Puyallup Tribal members and others served as security guards during the sale of fireworks for Fourth of July. It was part of an ongoing conflict of who should be allowed to sell fireworks consisting of jury trials and public protests. The United States Marshalls only did a single drive by. Two people sit on the hood of a car holding pump shotguns.
Back of Photo: Indians, Puyallup Photo by Kai Silva
Puyallup Tribal members try to stop Wildlife agents from confiscating fish. Ralph Larson director of the state Game department had restricted all fishing starting on December 5th. Three Puyallup tribal officers were cited for permitting tribal members to fish in waters that were closed to all. Photo by Kai Silva.
Puyallup Tribal members blocked all entrances to the Cascadia Juvenile Diagnostic Center in protest of a U.S. Supreme court ruling allowing for all cigarettes sold on reservation smoke shops to be taxed by the state and to force the state to pay rent for use of the facility.
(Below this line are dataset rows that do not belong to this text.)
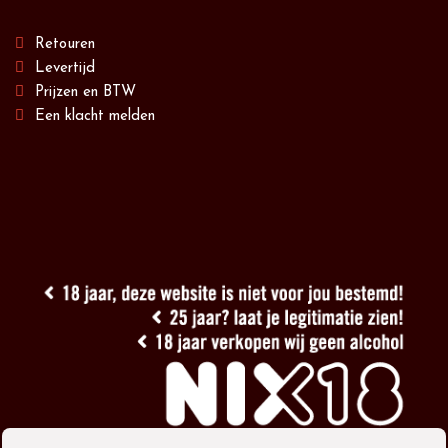
Retouren
Levertijd
Prijzen en BTW
Een klacht melden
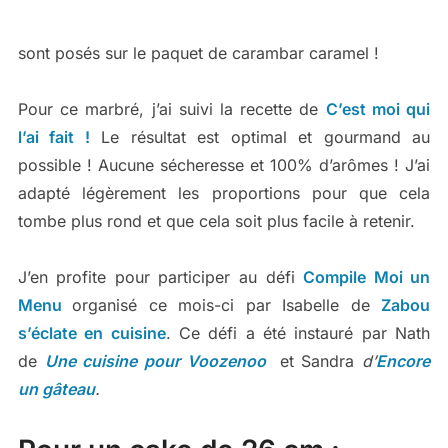
sont posés sur le paquet de carambar caramel !
Pour ce marbré, j’ai suivi la recette de
C’est moi qui
l’ai fait !
Le résultat est optimal et gourmand au
possible ! Aucune sécheresse et 100% d’arômes ! J’ai
adapté légèrement les proportions pour que cela
tombe plus rond et que cela soit plus facile à retenir.
J’en profite pour participer au défi
Compile Moi un
Menu
organisé ce mois-ci par Isabelle de
Zabou
s’éclate en cuisine
. Ce défi a été instauré par Nath
de
Une cuisine pour Voozenoo
et Sandra
d’
Encore
un gâteau
.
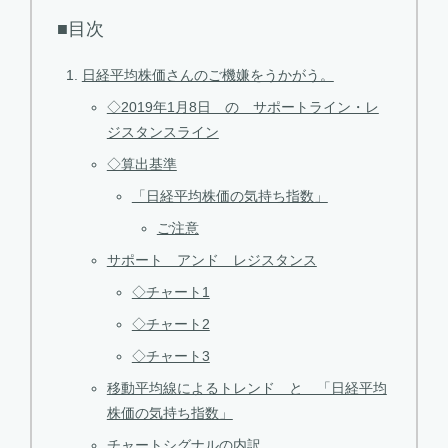
■目次
日経平均株価さんのご機嫌をうかがう。
◇2019年1月8日 の サポートライン・レ
ジスタンスライン
◇算出基準
「日経平均株価の気持ち指数」
ご注意
サポート アンド レジスタンス
◇チャート1
◇チャート2
◇チャート3
移動平均線によるトレンド と 「日経平均
株価の気持ち指数」
チャートシグナルの内訳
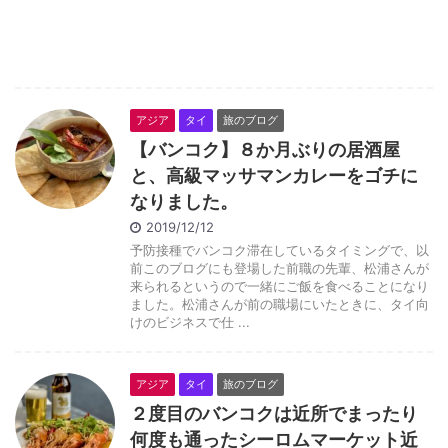
アジア
タイ
旅のブログ
【バンコク】８か月ぶりの居酒屋
と、高級マッサマンカレーをゴチに
なりました。
2019/12/12
予防接種でバンコク滞在しているタイミングで、以
前このブログにも登場した前職の先輩、松浦さんが
来られるというので一緒にご飯を食べることになり
ました。松浦さんが前の職場にいたときに、タイ向
けのビジネスで仕 ...
アジア
タイ
旅のブログ
２度目のバンコクは近所でまったり
何度も通ったシーロムマーケット近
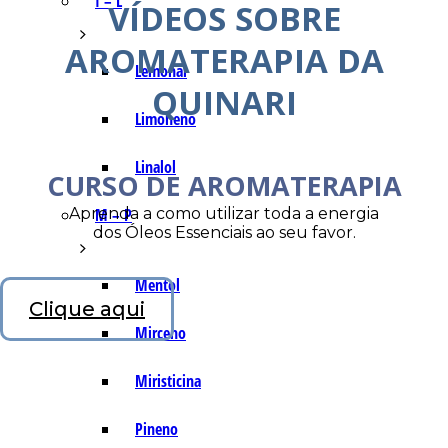
I – L
VÍDEOS SOBRE
AROMATERAPIA DA
Lemonal
QUINARI
Limoneno
Linalol
CURSO DE AROMATERAPIA
Aprenda a como utilizar toda a energia
M – P
dos Óleos Essenciais ao seu favor.
Mentol
Clique aqui
Mirceno
Miristicina
Pineno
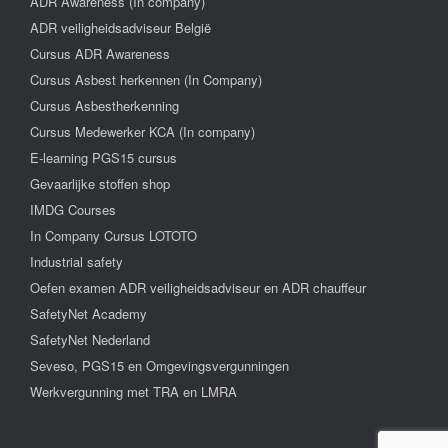
ADR Awareness (In company)
ADR veiligheidsadviseur België
Cursus ADR Awareness
Cursus Asbest herkennen (In Company)
Cursus Asbestherkenning
Cursus Medewerker KCA (In company)
E-learning PGS15 cursus
Gevaarlijke stoffen shop
IMDG Courses
In Company Cursus LOTOTO
Industrial safety
Oefen examen ADR veiligheidsadviseur en ADR chauffeur
SafetyNet Academy
SafetyNet Nederland
Seveso, PGS15 en Omgevingsvergunningen
Werkvergunning met TRA en LMRA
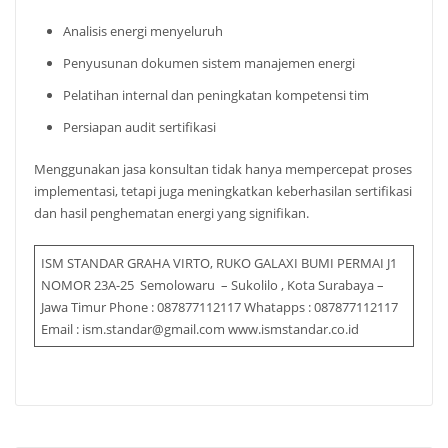
Analisis energi menyeluruh
Penyusunan dokumen sistem manajemen energi
Pelatihan internal dan peningkatan kompetensi tim
Persiapan audit sertifikasi
Menggunakan jasa konsultan tidak hanya mempercepat proses
implementasi, tetapi juga meningkatkan keberhasilan sertifikasi
dan hasil penghematan energi yang signifikan.
ISM STANDAR GRAHA VIRTO, RUKO GALAXI BUMI PERMAI J1
NOMOR 23A-25 Semolowaru – Sukolilo , Kota Surabaya –
Jawa Timur Phone : 087877112117 Whatapps : 087877112117
Email : ism.standar@gmail.com www.ismstandar.co.id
Confrontation between Puyallup tribal members and police about fishing rights guaranteed in the Medicine Creek Treaty (1854) resulted in a riot police unit being brought in to disperse the fishing camp. Shots were fired and tear gas was used. Two officers stand behind a truck as people look on in the background, including a person filming using a movie camera. Photo taken by Tribune staff member Warren Anderson.